I realized that while I’d learned how to instinctively fix something while still compensating for my weakness in the simulator, (slamming those three throttles forward when I really needed four, and stomping on that left rudder while turning hard left to keep the strength I did have from pulling me off course), that that’s a constant lesson in real life.
I got to thinking some more about it all, and how hard flying through that storm was… You couldn’t see anything out the windows of the simulator – it was nothing but instruments – but if you were flying in a storm, you wouldn’t see anything anyway.
…and that, sometimes, is what life is like…
It feels like we’re flying blind, but only if we’re straining to find something in the murk outside…

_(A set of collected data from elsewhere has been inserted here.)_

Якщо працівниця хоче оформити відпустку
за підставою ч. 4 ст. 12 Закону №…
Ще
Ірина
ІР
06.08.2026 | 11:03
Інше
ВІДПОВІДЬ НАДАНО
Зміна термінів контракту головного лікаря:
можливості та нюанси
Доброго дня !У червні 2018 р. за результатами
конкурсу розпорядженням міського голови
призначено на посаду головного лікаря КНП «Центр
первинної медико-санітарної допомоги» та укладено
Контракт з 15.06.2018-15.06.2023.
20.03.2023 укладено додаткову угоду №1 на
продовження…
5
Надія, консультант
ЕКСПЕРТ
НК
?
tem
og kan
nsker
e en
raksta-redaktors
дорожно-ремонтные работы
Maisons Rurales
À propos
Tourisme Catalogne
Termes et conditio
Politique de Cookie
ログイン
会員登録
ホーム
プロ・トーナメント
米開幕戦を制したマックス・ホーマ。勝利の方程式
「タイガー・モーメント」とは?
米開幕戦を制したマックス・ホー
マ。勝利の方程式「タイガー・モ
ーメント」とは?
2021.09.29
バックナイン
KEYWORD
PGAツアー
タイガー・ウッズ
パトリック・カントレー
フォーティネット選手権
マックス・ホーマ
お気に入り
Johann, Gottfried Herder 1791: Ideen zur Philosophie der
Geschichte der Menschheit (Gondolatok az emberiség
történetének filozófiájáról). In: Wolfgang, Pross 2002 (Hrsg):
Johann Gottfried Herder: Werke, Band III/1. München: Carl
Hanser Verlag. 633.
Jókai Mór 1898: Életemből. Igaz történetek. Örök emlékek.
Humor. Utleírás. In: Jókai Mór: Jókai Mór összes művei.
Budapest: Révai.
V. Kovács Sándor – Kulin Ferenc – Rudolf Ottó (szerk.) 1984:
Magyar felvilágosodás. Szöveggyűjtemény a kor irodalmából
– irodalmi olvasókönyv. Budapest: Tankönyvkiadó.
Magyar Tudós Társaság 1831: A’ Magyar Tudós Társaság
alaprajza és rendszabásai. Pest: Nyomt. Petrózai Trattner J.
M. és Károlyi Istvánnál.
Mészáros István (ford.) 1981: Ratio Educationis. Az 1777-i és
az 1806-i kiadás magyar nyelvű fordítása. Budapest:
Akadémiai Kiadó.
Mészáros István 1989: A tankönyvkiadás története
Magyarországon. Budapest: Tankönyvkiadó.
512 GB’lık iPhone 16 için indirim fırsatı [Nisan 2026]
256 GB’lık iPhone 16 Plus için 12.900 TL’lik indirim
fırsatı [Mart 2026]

If we look inside, at our instruments, if you will – there’s more clarity, and while doing that GCA, I had that voice in my headsets guiding me along that cross in the radio beams, and that dotted cross on the instrument panel, and the third one over the top of that, guiding me on the inside. When I was where I was supposed to be, the three crosses became one. I learned that if I focused on that cross, and listened to that voice, it would guide me through any storm.
It was a lesson in trust.
I couldn’t trust in my own instincts. Even when the storm headwinds caused me to go higher than I wanted to go, or the tailwinds caused me to sink lower than I wanted to be, even with that engine threatening to burn a wing off. Being so close to the ground and so slow that any mistake could be the last one, hard as it was, I had to trust.
Getting too far to one side or the other for too long, and pretty soon it’d be impossible to correct for in time even if I made a massive correction to try to get to the runway, so I needed to trust.
As easy as it is to let the storms of life blow me off course, and as hard I know it can be to struggle during those times when I don’t have perspective but I’m gaining that experience, I know that if I keep that cross centered in front of me, and keep listening to the voice in my headphones guides me when I can’t see it, I’ll be okay…
And just like I didn’t finish my time in the simulator unscathed, I haven’t made it through this journey we call Life without a few scars, none of us have. I remember Steve’s words after I landed, after I finished, “Well done!” and the smile and peace it gave me. I pray that at the end of this longer journey, I’ll be able to hear those same words again, from another Voice, “Well done…”
Take care folks – and for those of you who celebrate it, have a wonderful, blessed Easter.